Binary Classification Machine Learning Low Accuracy On Certain Datasets

I’m currently working on trying to get a program that takes in txt file with 300,000 lines, each of which has an input of 12 decimal numbers and a singular value 0 or 1 at the end, to hopefully be able to guess a different set’s value of either 0 or 1 based off 12 decimal numbers in front of it, but first I’d like the program to take a subsection of the train set and use it as a validation set so I could get a rough idea on what the accuracy is, which I’ve completed below in Pytorch.

I’ve been following a set of very useful tutorials online: (https://www.youtube.com/watch?v=OGpQxIkR4ao&ab_channel=PythonEngineer) and (https://www.youtube.com/watch?v=PXOzkkB5eH0&ab_channel=PythonEngineer)
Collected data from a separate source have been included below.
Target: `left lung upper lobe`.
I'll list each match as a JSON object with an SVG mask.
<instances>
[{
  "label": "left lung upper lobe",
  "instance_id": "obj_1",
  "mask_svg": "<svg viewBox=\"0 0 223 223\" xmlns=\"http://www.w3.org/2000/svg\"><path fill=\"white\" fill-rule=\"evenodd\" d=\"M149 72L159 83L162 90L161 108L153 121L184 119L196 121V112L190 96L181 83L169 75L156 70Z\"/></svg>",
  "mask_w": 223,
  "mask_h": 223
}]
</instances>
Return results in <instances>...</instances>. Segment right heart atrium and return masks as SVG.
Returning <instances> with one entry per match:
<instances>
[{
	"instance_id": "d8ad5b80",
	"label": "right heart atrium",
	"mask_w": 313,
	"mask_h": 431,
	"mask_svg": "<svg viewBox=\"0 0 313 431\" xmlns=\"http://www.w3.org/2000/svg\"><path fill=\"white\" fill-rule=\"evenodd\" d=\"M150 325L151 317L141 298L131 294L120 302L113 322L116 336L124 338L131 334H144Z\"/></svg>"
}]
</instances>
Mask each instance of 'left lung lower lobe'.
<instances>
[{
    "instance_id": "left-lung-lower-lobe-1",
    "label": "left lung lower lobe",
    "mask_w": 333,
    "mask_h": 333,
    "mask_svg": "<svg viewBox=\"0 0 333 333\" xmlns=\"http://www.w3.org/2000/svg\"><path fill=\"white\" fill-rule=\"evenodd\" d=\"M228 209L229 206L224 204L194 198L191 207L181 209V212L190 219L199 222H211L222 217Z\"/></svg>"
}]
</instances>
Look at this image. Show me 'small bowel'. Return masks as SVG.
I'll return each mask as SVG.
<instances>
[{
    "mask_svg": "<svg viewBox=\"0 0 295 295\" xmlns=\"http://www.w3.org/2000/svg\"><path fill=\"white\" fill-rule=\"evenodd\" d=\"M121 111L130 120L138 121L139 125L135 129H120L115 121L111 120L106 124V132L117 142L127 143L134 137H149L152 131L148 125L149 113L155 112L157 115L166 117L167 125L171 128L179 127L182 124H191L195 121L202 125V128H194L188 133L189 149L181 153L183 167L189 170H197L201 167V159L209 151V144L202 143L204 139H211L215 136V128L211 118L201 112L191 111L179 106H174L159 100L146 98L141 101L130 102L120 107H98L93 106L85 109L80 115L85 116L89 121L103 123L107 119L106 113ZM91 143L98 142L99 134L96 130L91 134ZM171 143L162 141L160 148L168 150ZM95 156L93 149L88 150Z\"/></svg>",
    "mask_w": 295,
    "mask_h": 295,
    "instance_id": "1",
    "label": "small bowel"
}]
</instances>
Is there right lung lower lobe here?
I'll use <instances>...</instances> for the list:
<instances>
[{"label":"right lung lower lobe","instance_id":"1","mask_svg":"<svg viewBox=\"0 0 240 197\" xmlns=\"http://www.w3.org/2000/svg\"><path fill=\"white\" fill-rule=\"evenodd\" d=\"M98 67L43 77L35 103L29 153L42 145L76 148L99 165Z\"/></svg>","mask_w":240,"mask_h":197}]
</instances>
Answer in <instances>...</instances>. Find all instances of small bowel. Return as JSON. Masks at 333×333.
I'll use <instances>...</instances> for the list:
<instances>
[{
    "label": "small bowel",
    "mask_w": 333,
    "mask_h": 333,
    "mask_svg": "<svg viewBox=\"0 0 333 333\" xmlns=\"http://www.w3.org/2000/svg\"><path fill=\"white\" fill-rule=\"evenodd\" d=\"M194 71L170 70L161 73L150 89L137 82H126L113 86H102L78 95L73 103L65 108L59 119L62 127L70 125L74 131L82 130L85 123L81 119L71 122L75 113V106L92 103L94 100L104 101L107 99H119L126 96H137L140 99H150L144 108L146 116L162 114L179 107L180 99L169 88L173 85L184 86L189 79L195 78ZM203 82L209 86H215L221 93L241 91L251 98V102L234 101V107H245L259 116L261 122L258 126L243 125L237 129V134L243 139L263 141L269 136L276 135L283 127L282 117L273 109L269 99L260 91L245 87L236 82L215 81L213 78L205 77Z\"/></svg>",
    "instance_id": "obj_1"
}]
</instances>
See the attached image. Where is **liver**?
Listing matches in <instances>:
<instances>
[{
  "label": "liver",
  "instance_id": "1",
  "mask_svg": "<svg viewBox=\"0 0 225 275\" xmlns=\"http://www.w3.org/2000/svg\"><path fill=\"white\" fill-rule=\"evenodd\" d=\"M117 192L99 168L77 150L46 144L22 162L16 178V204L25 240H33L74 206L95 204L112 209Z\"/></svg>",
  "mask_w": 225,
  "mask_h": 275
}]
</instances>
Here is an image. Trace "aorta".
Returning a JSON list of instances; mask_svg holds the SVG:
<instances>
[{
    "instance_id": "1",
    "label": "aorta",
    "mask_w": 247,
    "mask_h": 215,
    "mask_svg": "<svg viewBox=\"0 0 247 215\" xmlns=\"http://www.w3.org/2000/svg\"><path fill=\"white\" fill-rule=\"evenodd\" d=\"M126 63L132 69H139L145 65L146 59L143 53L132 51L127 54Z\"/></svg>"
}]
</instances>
for which while using the sample online set seemed to work perfectly providing an accuracy of 0.9+ but when I tried to use a local dataset on the program its accuracy seems to stay at roughly 0.5 which isn’t much better than random guessing (I go into further detail on this below the main code and main output). Changing properties like the epochs and learning rate does seem to have a minor effect on the accuracy so I’m assuming it’s not just guessing either completely 0’s or 1’s but the accuracy won’t change much more than 4% even with a large number of epochs and a very low learning rate.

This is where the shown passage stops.